Rule 22 of the Federal Rules of Civil Procedure provides that "[p]ersons with claims that may expose a plaintiff to double or multiple liability may be joined as defendants and required to interplead." Fed. R. Civ. P. 22(a). Interpleader is appropriate if the stakeholder-plaintiff has "a real and reasonable fear of double liability or vexatious, conflicting claims." Washington Elec. Coop., Inc. v. Paterson, Walke & Pratt, P.C. 985 F.2d 677, 679 (2d Cir. 1993). This "danger need not be immediate; any possibility of having to pay more than is justly due, no matter how improbable or remote, will suffice. At least, it is will settled that an insurer with limited contractual liability who faces claims in excess of his policy limits is 'exposed' within the intendment of Rule 22." Atlas Corp. v. Marine Insurance Co., Ltd., 155 F.R.D. 454, 462 (S.D.N.Y. 1994) (quoting Pan Am. Fire & Casualty Co. v. Revere, 188 F. Supp. 474, 480 (E.D. La. 1960). Interpleader is a "remedial" device to be "liberally construed." State Farm & Casualty Co v. Tashire, 386 U.S. 523 (1967).

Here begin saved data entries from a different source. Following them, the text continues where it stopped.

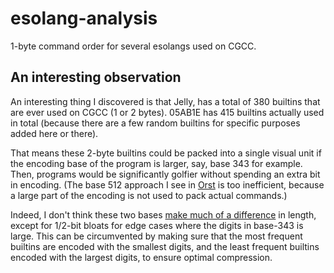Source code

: # esolang-analysis
1-byte command order for several esolangs used on CGCC.

## An interesting observation
An interesting thing I discovered is that Jelly, has a total of 380 builtins that are ever used on CGCC (1 or 2 bytes). 05AB1E has 415 builtins actually used in total (because there are a few random builtins for specific purposes added here or there).

That means these 2-byte builtins could be packed into a single visual unit if the encoding base of the program is larger, say, base 343 for example. Then, programs would be significantly golfier without spending an extra bit in encoding. (The base 512 approach I see in [Orst](https://github.com/cairdcoinheringaahing/Orst-Geo) is too inefficient, because a large part of the encoding is not used to pack actual commands.)

Indeed, I don't think these two bases [make much of a difference](https://tio.run/##yy9OTMpM/f/f2MT43CYjU7MLm/7/jwZydKA4FgA) in length, except for 1/2-bit bloats for edge cases where the digits in base-343 is large. This can be circumvented by making sure that the most frequent builtins are encoded with the smallest digits, and the least frequent builtins encoded with the largest digits, to ensure optimal compression.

In an interpleader action, "the stakeholder of a sum of money sues all those who might have claim to the money, deposits the money with the district court, and lets the claimants litigate who is entitled to the money." Cripps v. Life Insurance Co. of North America, 980 F.2d 1261, 1265 (9th Cir. 1992). Although Rule 22 does not require that the stakeholder deposit the funds with the court, "the general equitable powers of the court permit, if not invite, the court to receive a deposit and thereafter discharge the stakeholder." General Accident Group v. Gagliardi, 593 F. Supp. 1080, 1087 (D. Conn. 1984). Pursuant to Rule 67 of the Federal Rules of Civil Procedure,

[i]f any part of the relief sought is a money judgment or the disposition of a sum of money or some other deliverable thing, a party -- on notice to every other party and by leave of court -- may deposit with the court all or part of the money or thing, whether or not that party claims any of it. The depositing party must deliver to the clerk a copy of the order permitting deposit.

Fed. R. Civ. P. 67(a).

Plaintiff's liability is limited to the proceeds due under the Policy. Plaintiff asserts that the four named Defendants as well as Doe Defendants may have claims to the proceeds due under the Policy. Plaintiff may face claims in excess of the Policy. For example, more than one Defendant may potentially claim entitlement to the full amount of proceeds due under the Policy. The Court concludes that this interpleader action is not premature because Plaintiff has "a real and reasonable fear of double liability or vexatious, conflicting claims" regarding the proceeds under the Policy. Washington Elec. Coop., Inc., 984 F.2d at 679; see also Atlas Corp., 155 F.R.D. at 462. The Court permits Plaintiff to deposit the proceeds of the Policy with the Court.*fn1

Conclusion

IT IS HEREBY ORDERED that the Motion to Deposit Funds (Doc. # 4) is GRANTED.